Les admirateurs d’Espartero s’étonnent de son inaction et se demandent comment cet homme, dont la bravoure n’est pas révoquée en doute, et qui montra une énergie si farouche dans l’affaire de Barcelone, s’est trouvé tout à coup paralysé et comme anéanti par la dernière insurrection. L’explication est toute simple. Espartero a subi le sort de tous les hommes politiques qui ne s’appliquent pas, avant tout, à bien connaître le pays qu’ils prétendent gouverner. Il croyait son pouvoir établi sur une large base, et il ne voyait pas que cette base se rétrécissait tous les jours. Il comptait sur le sentiment national, et, aveuglé par ses flatteurs, il ne s’apercevait pas que ce sentiment, qu’il avait plus d’une fois profondément blessé, se retirait de lui et ne lui laissait d’autre ressource que la force matérielle, qui n’est rien en Espagne.

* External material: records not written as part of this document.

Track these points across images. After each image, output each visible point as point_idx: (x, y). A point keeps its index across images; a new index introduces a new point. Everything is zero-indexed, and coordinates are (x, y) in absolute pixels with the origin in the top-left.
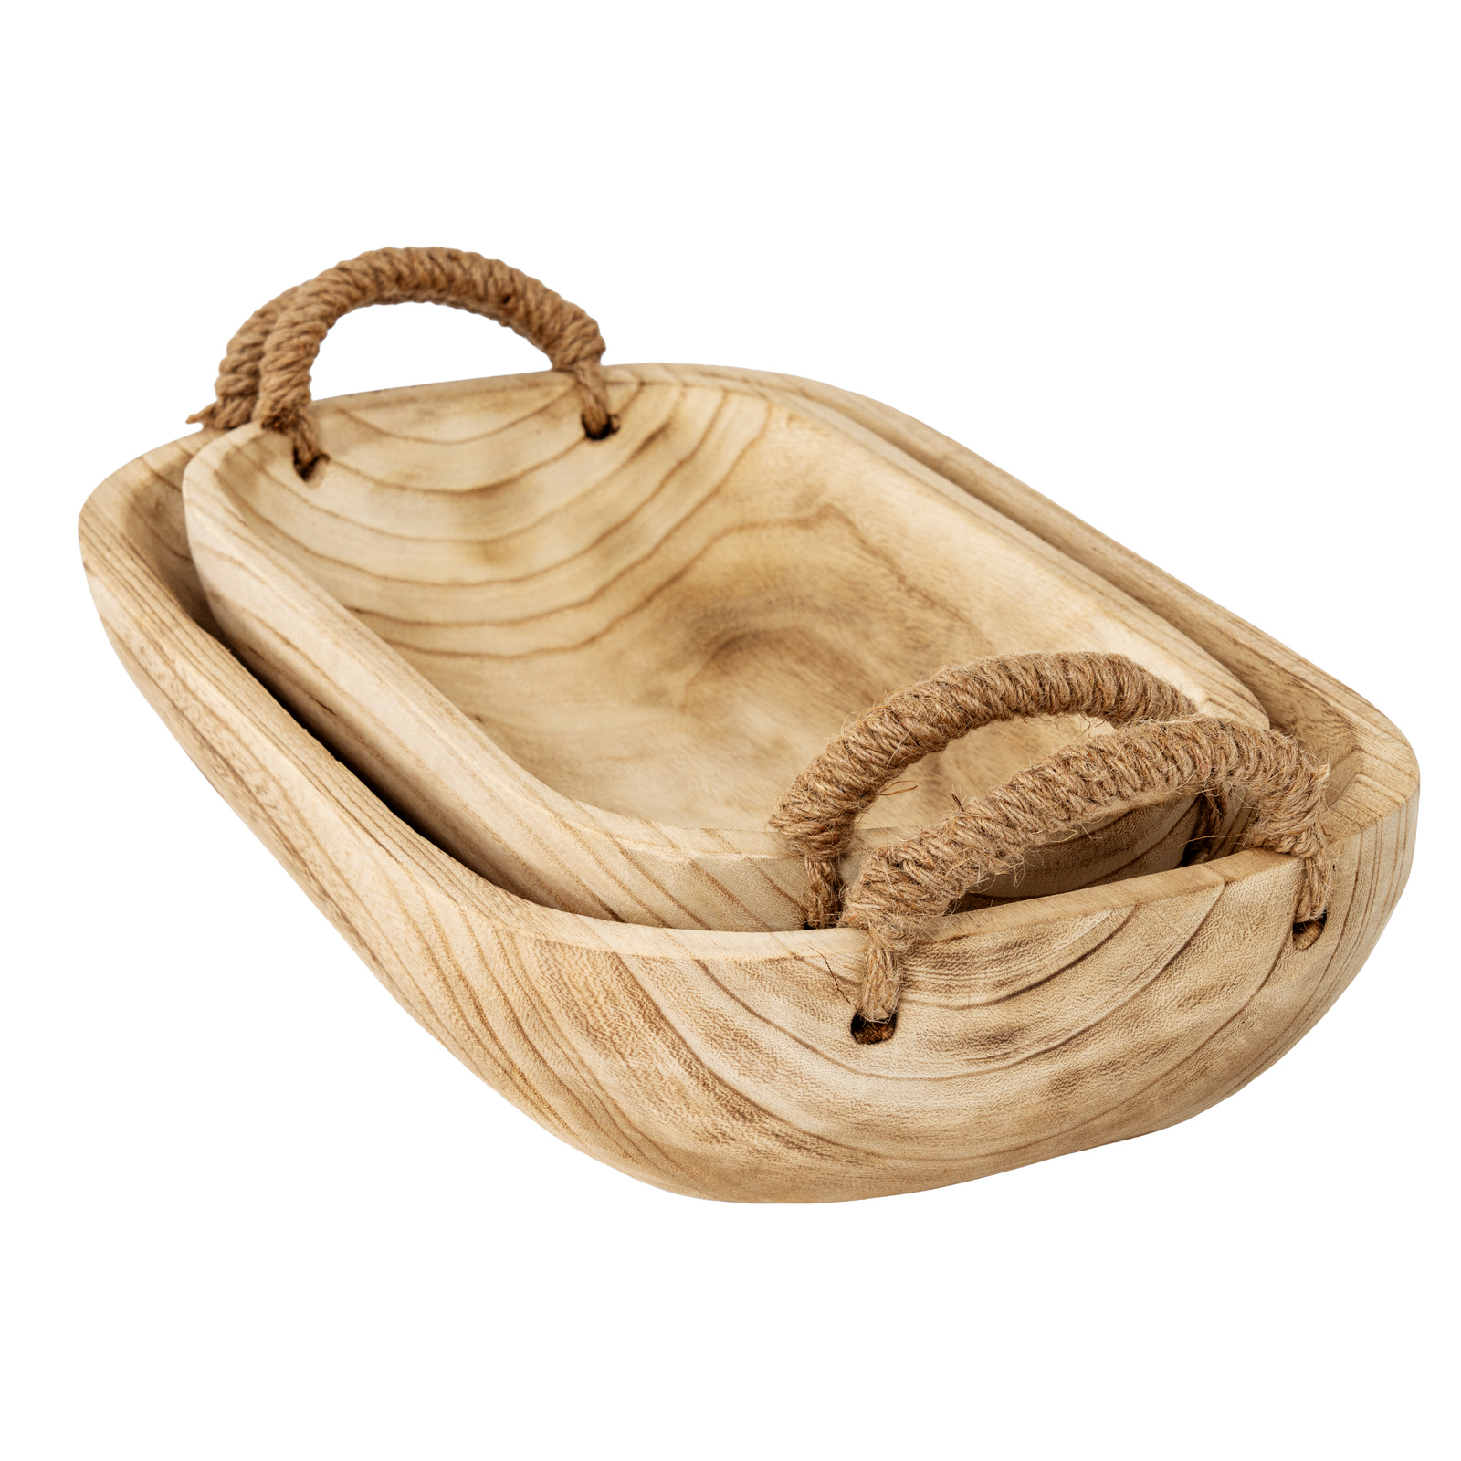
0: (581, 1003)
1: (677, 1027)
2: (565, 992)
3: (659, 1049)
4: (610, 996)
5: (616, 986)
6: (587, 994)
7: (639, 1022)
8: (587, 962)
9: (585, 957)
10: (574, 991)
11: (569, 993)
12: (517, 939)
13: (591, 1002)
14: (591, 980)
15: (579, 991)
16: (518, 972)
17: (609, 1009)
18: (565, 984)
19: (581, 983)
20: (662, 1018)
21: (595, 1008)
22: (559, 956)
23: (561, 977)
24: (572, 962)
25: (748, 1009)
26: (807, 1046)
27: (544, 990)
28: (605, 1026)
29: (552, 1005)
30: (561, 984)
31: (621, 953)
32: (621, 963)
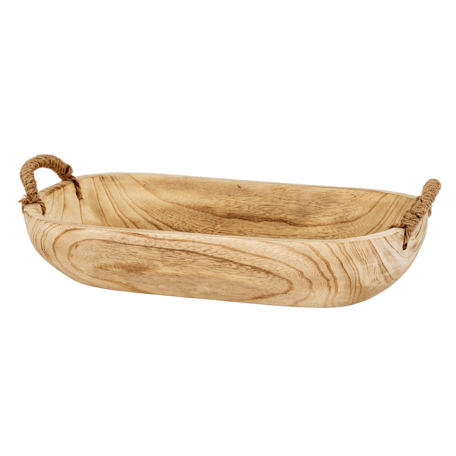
0: (360, 254)
1: (379, 253)
2: (356, 253)
3: (374, 260)
4: (367, 250)
5: (369, 248)
6: (362, 251)
7: (372, 254)
8: (362, 244)
9: (362, 242)
10: (359, 252)
11: (357, 252)
12: (345, 244)
13: (362, 253)
14: (363, 247)
15: (360, 251)
16: (344, 252)
17: (366, 253)
18: (357, 251)
19: (361, 249)
20: (377, 252)
21: (363, 254)
22: (355, 245)
23: (356, 249)
24: (359, 245)
25: (391, 246)
26: (398, 252)
27: (351, 254)
28: (365, 258)
29: (353, 257)
30: (355, 251)
31: (370, 239)
32: (370, 242)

Les idées monarchiques, quoi qu’on en dise, ont toujours de profondes racines dans la Péninsule. Ce n’est pas seulement comme la forme de gouvernement la mieux appropriée à un vaste empire que les Espagnols préfèrent la monarchie à la république ; ils aiment la royauté pour elle-même, ils l’honorent, ils la vénèrent ; elle est à leurs yeux chose sacrée. Ces sentimens n’ont pas pour objet un principe abstrait ; ils s’appliquent aux personnes royales. Certes l’Espagne n’a pas toujours eu à se louer de ses rois. Elle en a eu de cruels, elle en a eu d’ineptes. Elle en a supporté le mauvais gouvernement avec une résignation qui ne manquait ni de grandeur ni de fierté. Dans les plus mauvais jours de leur histoire, que le pays fût opprimé par Philippe II ou abaissé par Charles IV, qu’il fût livré aux fureurs de l’inquisition ou aux caprices de Godoy, les Espagnols n’ont rien perdu de leur dévouement à la monarchie ni de leur respect pour leurs princes. Au milieu d’un peuple ainsi fait, c’était une grande témérité que celle d’un simple particulier qui, à l’aide de quelques soldats, contraignait une princesse, une reine régente, la mère de sa reine, à quitter le sol de l’Espagne, pour s’asseoir lui-même, en qualité de régent, sur les marches du trône. Le coup d’état avait réussi, mais il n’est pas moins certain que l’élévation d’Espartero blessait le sentiment intime du pays. Pour se faire pardonner des Espagnols son étrange usurpation, il aurait fallu du moins se montrer simple, modeste et tout occupé à faire briller la royauté de l’éclat qu’on aurait refusé à la régence : loin de là, Espartero aimait les apparences du pouvoir plus encore que la réalité, et rappelait sans cesse, par ses prétentions et son faste, qu’il avait usurpé la place d’une tête couronnée ou d’un prince du sang.